▸ **DATASET RECORDS**
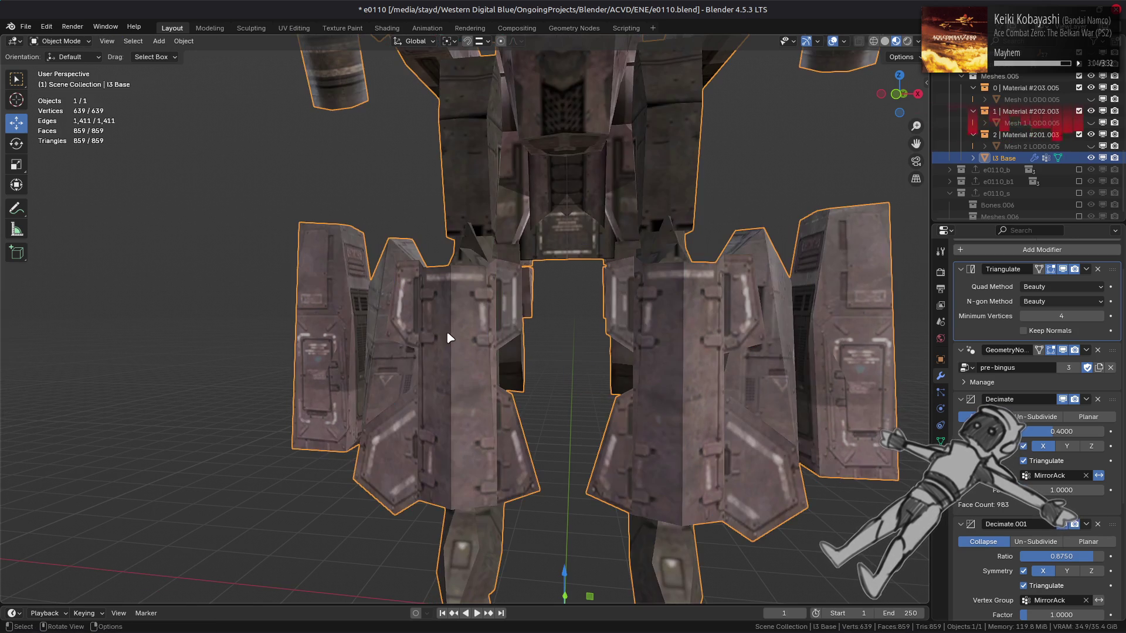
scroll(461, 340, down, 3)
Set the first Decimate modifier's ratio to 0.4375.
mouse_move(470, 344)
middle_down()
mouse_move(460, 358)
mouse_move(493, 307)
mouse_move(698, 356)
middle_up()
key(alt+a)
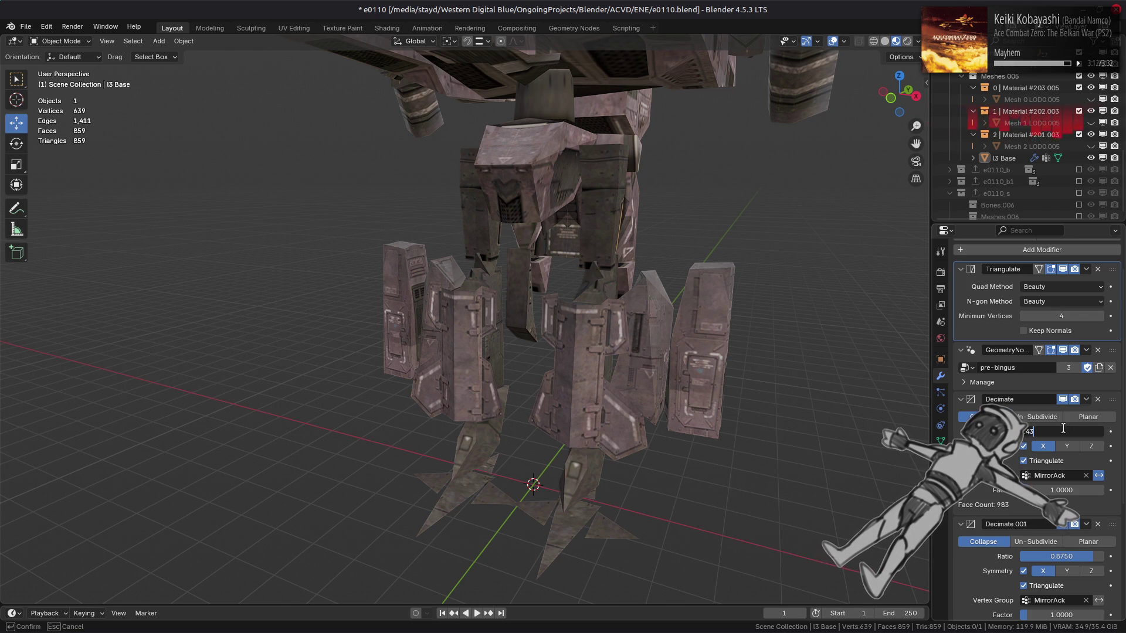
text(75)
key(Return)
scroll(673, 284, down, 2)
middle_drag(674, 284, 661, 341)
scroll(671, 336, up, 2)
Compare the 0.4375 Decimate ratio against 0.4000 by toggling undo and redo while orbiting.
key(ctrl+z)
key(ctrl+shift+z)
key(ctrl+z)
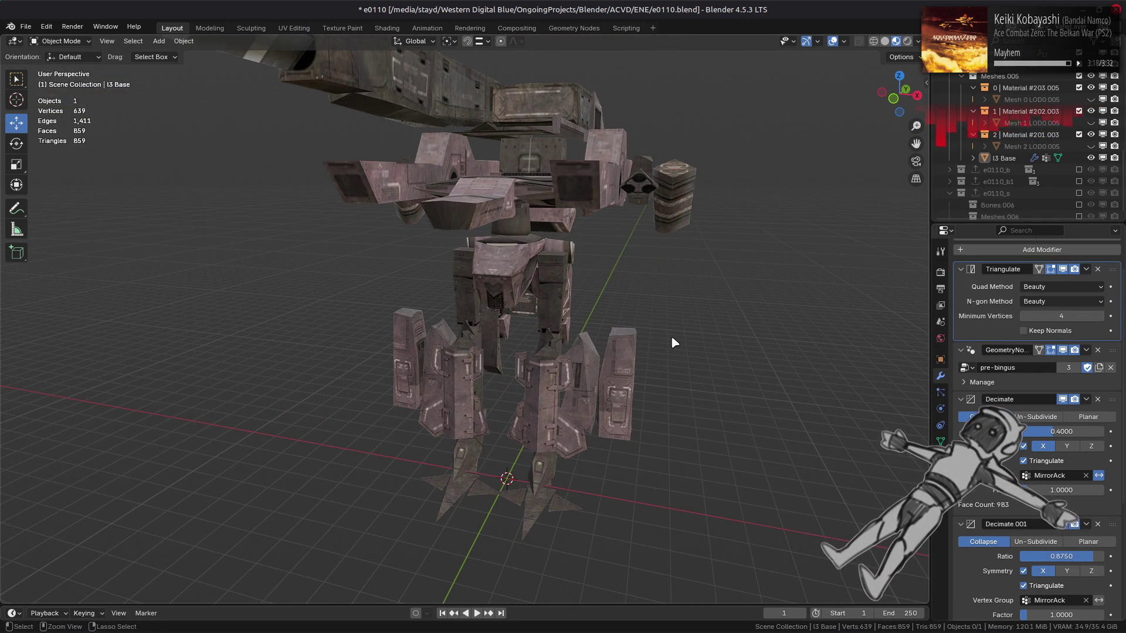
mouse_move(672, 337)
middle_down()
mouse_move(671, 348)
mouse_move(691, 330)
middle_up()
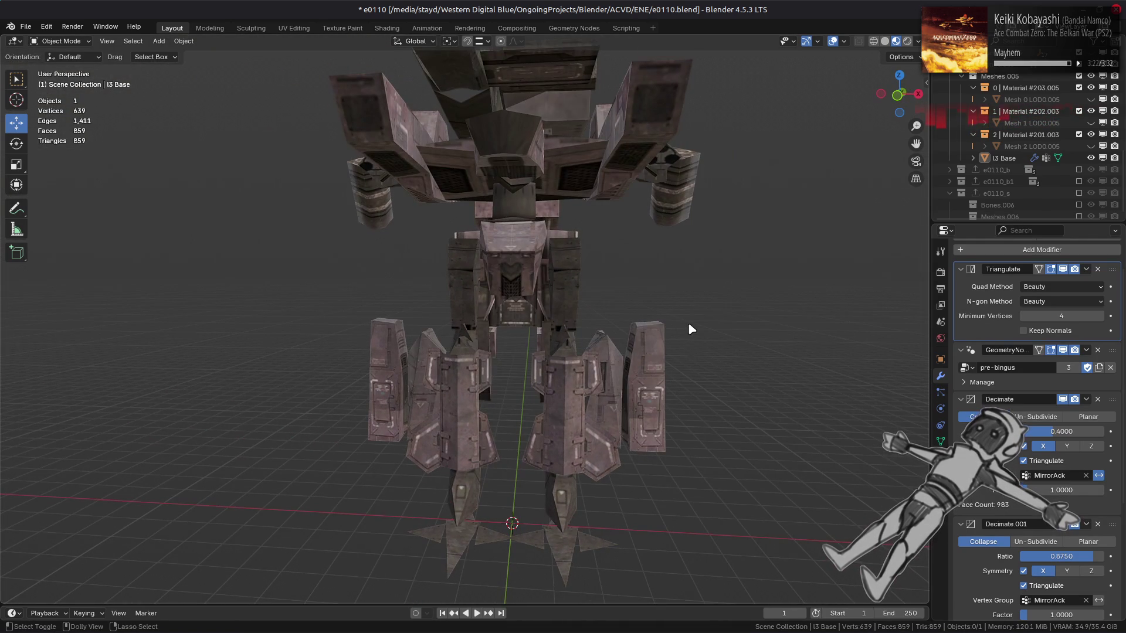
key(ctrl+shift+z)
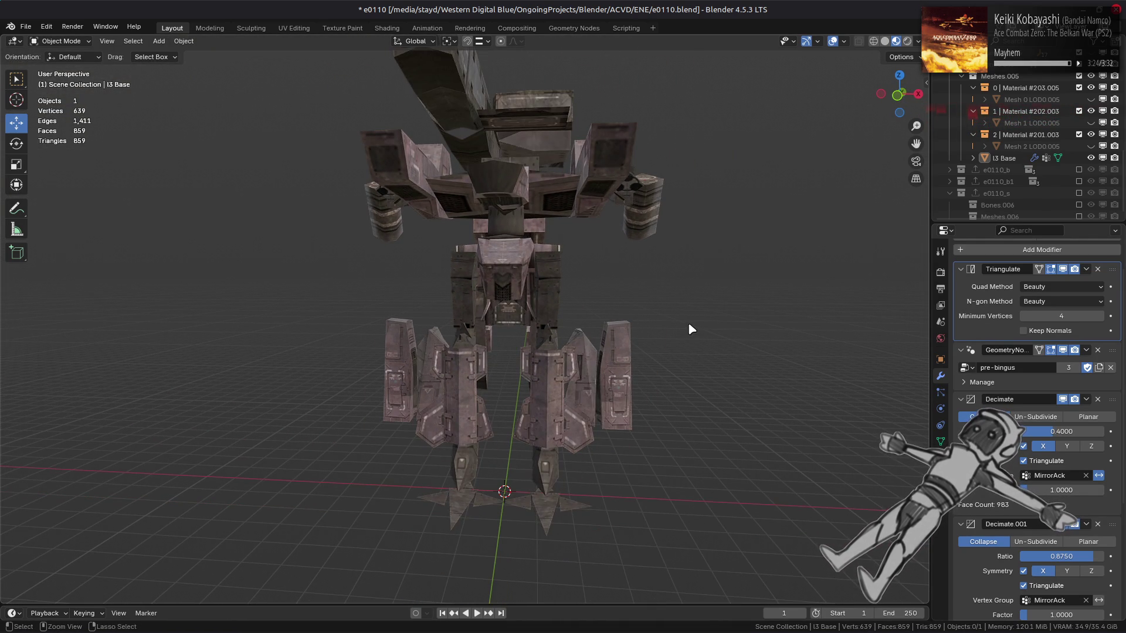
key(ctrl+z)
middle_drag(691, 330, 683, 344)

▸ **EXERCISE DESCRIPTION**
When you repeat the material, keep every word exact and drop the pictures.

▸ **SOLUTION BELOW**
scroll(461, 340, down, 3)
Set the first Decimate modifier's ratio to 0.4375.
mouse_move(470, 344)
middle_down()
mouse_move(460, 358)
mouse_move(493, 307)
mouse_move(698, 356)
middle_up()
key(alt+a)
text(75)
key(Return)
scroll(673, 284, down, 2)
middle_drag(674, 284, 661, 341)
scroll(671, 336, up, 2)
Compare the 0.4375 Decimate ratio against 0.4000 by toggling undo and redo while orbiting.
key(ctrl+z)
key(ctrl+shift+z)
key(ctrl+z)
mouse_move(672, 337)
middle_down()
mouse_move(671, 348)
mouse_move(691, 330)
middle_up()
key(ctrl+shift+z)
key(ctrl+z)
middle_drag(691, 330, 683, 344)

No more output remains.